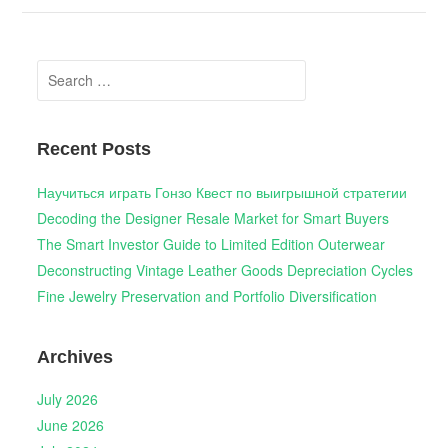
Search
for:
Recent Posts
Научиться играть Гонзо Квест по выигрышной стратегии
Decoding the Designer Resale Market for Smart Buyers
The Smart Investor Guide to Limited Edition Outerwear
Deconstructing Vintage Leather Goods Depreciation Cycles
Fine Jewelry Preservation and Portfolio Diversification
Archives
July 2026
June 2026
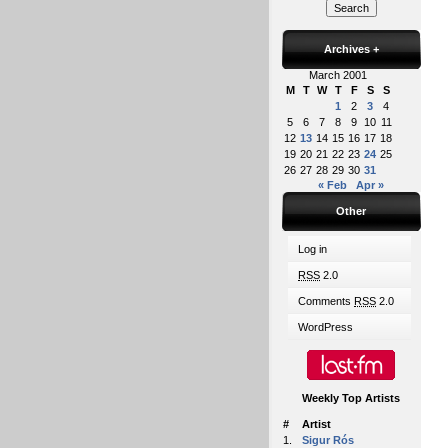
Archives
+
March 2001
M
T
W
T
F
S
S
1
2
3
4
5
6
7
8
9
10
11
12
13
14
15
16
17
18
19
20
21
22
23
24
25
26
27
28
29
30
31
« Feb
Apr »
Other
Log in
RSS
2.0
Comments
RSS
2.0
WordPress
Weekly Top Artists
#
Artist
1.
Sigur Rós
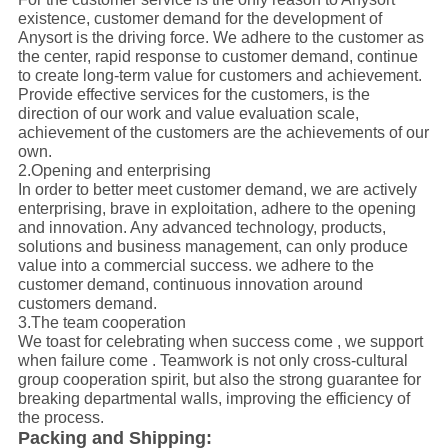
existence, customer demand for the development of
Anysort is the driving force. We adhere to the customer as
the center, rapid response to customer demand, continue
to create long-term value for customers and achievement.
Provide effective services for the customers, is the
direction of our work and value evaluation scale,
achievement of the customers are the achievements of our
own.
2.Opening and enterprising
In order to better meet customer demand, we are actively
enterprising, brave in exploitation, adhere to the opening
and innovation. Any advanced technology, products,
solutions and business management, can only produce
value into a commercial success. we adhere to the
customer demand, continuous innovation around
customers demand.
3.The team cooperation
We toast for celebrating when success come , we support
when failure come . Teamwork is not only cross-cultural
group cooperation spirit, but also the strong guarantee for
breaking departmental walls, improving the efficiency of
the process.
Packing and Shipping:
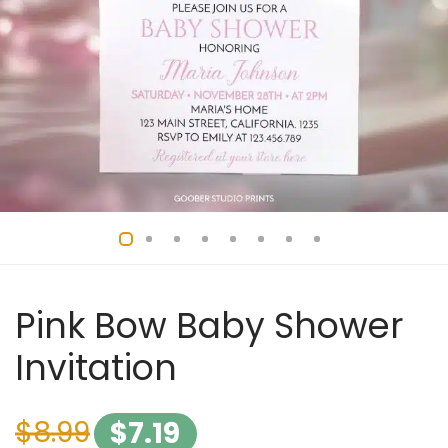
Pink Bow Baby Shower
Invitation
$
8.99
$
7.19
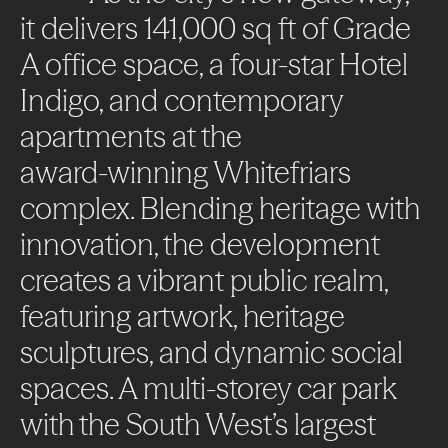
it
delivers
141,000
sq
ft
of
Grade
A
office
space,
a
four-star
Hotel
Indigo,
and
contemporary
apartments
at
the
award-winning
Whitefriars
complex.
Blending
heritage
with
innovation,
the
development
creates
a
vibrant
public
realm,
featuring
artwork,
heritage
sculptures,
and
dynamic
social
spaces.
A
multi-storey
car
park
with
the
South
West’s
largest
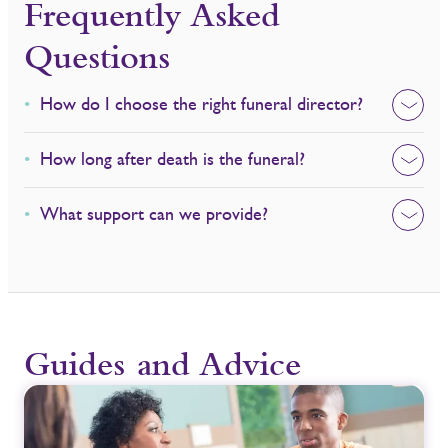
Frequently Asked
Questions
How do I choose the right funeral director?
How long after death is the funeral?
What support can we provide?
Guides and Advice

• Work instructions: Filter the lines above, keeping and copying those that contain "come".

• Expected output:
We toast for celebrating when success come , we support
when failure come . Teamwork is not only cross-cultural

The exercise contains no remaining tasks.